• REQUIRED ACTION: In the rows below, report every line that contains the string "chart".

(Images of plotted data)
================================

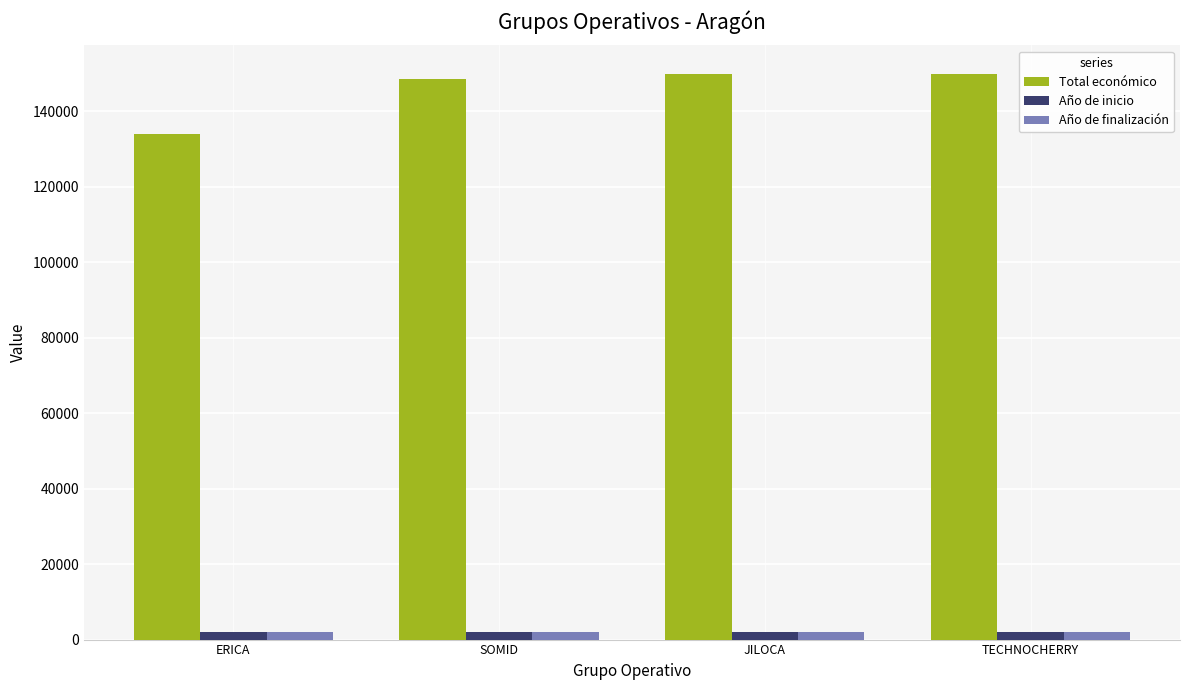

How many series are shown in this chart?

3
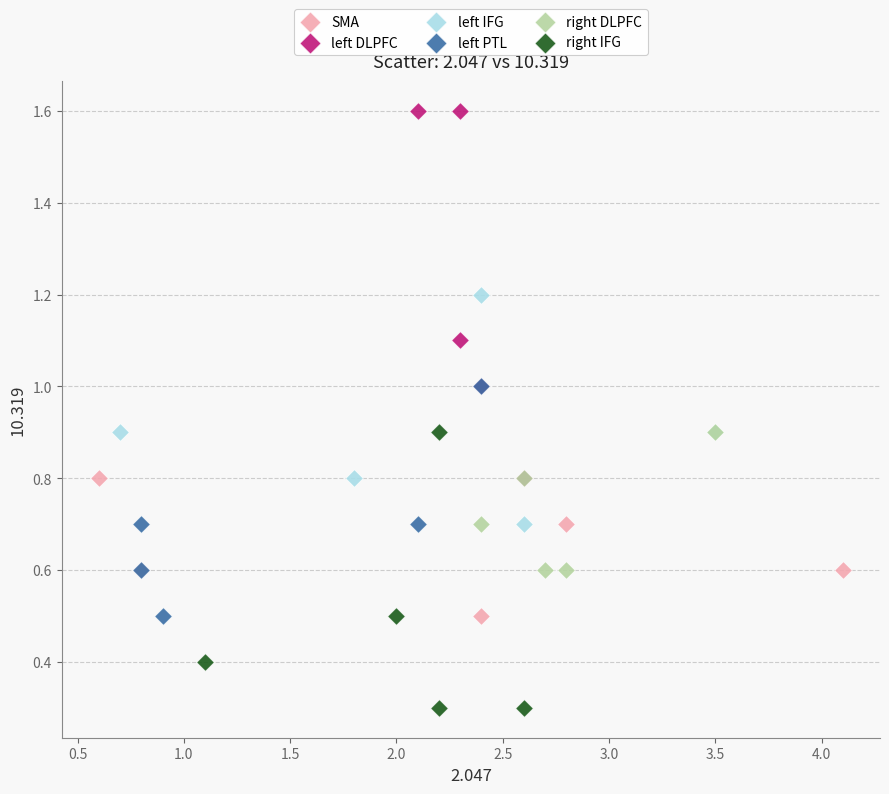

Which series contains the highest Y value?

left DLPFC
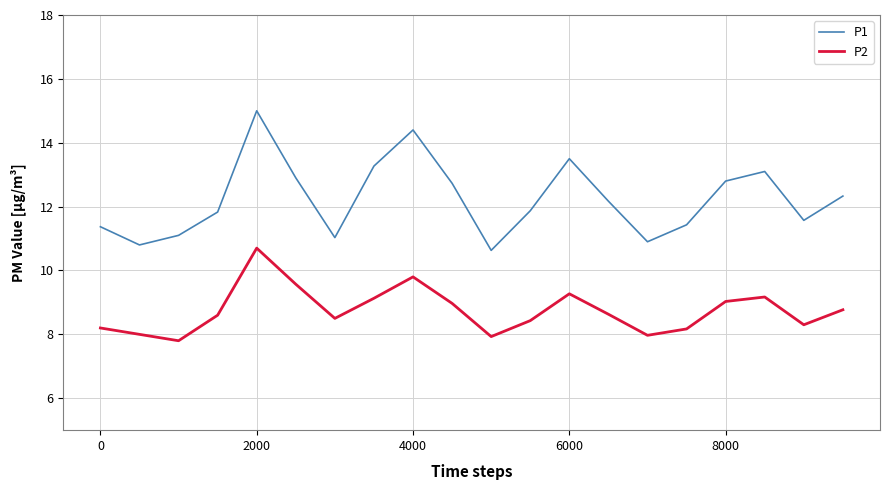

What is the minimum value shown in the chart?

7.8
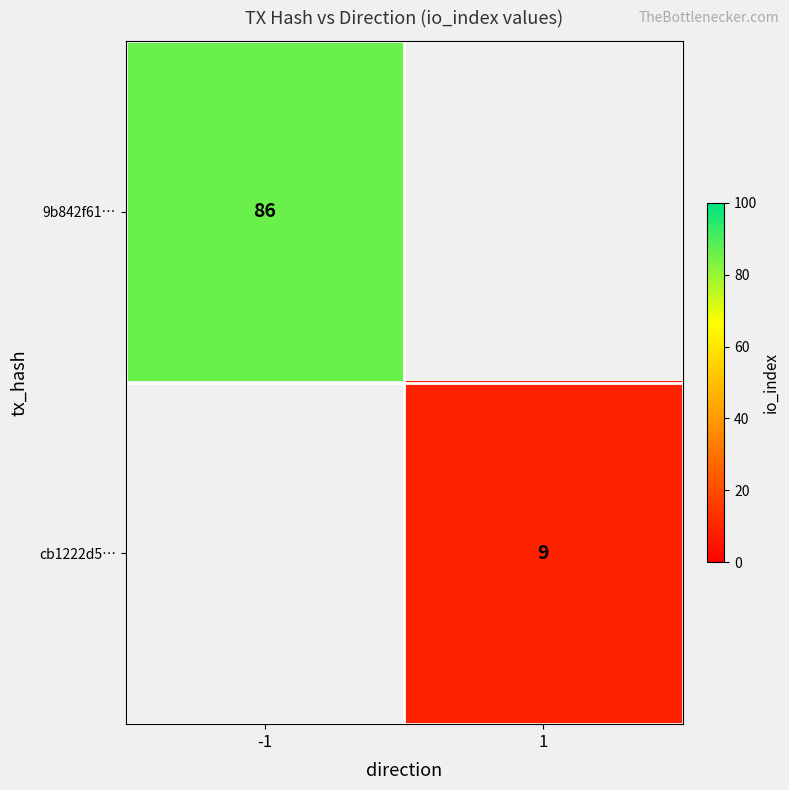

The 9b842f61… series shows 129.5 at -1. True or false?

False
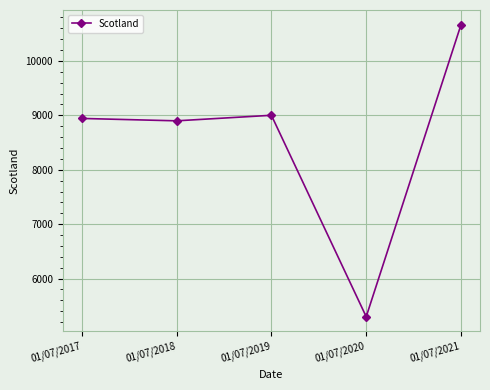

What is the smallest value displayed?

5300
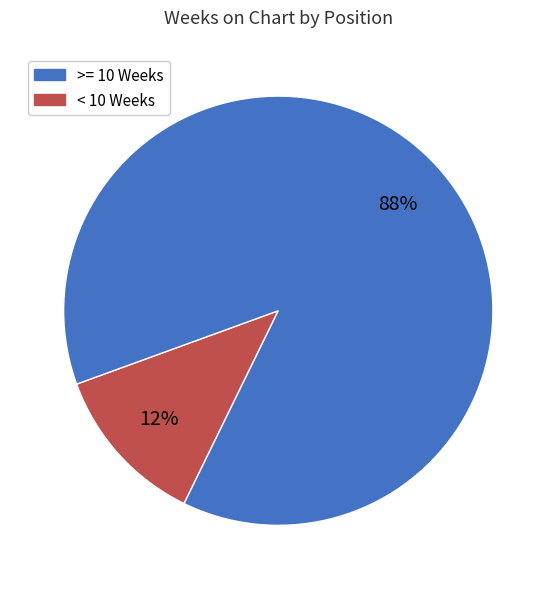

To the nearest percent, what is the average slice percentage?

50%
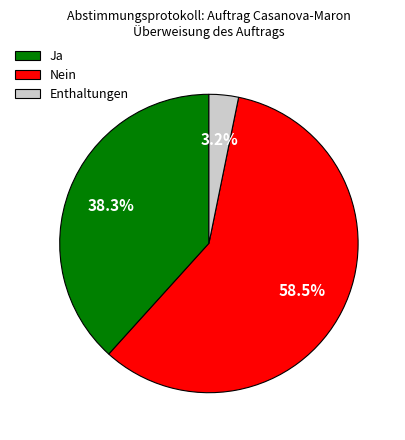

What is the ratio of the value at Nein to the value at Ja?

1.5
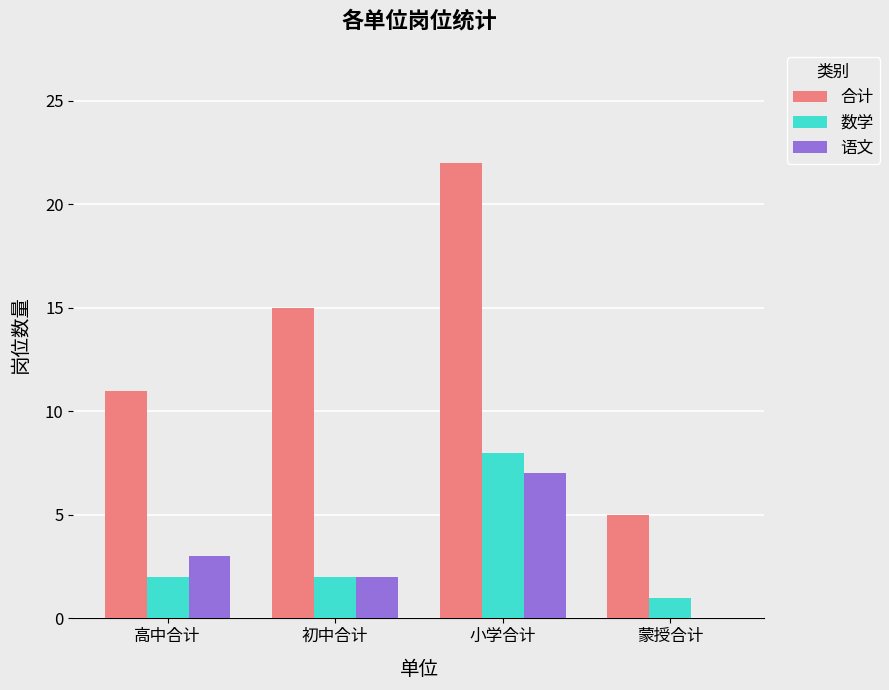

Is it true that 数学 equals 0 at 高中合计?

False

================================

• ANSWER:
How many series are shown in this chart?
What is the minimum value shown in the chart?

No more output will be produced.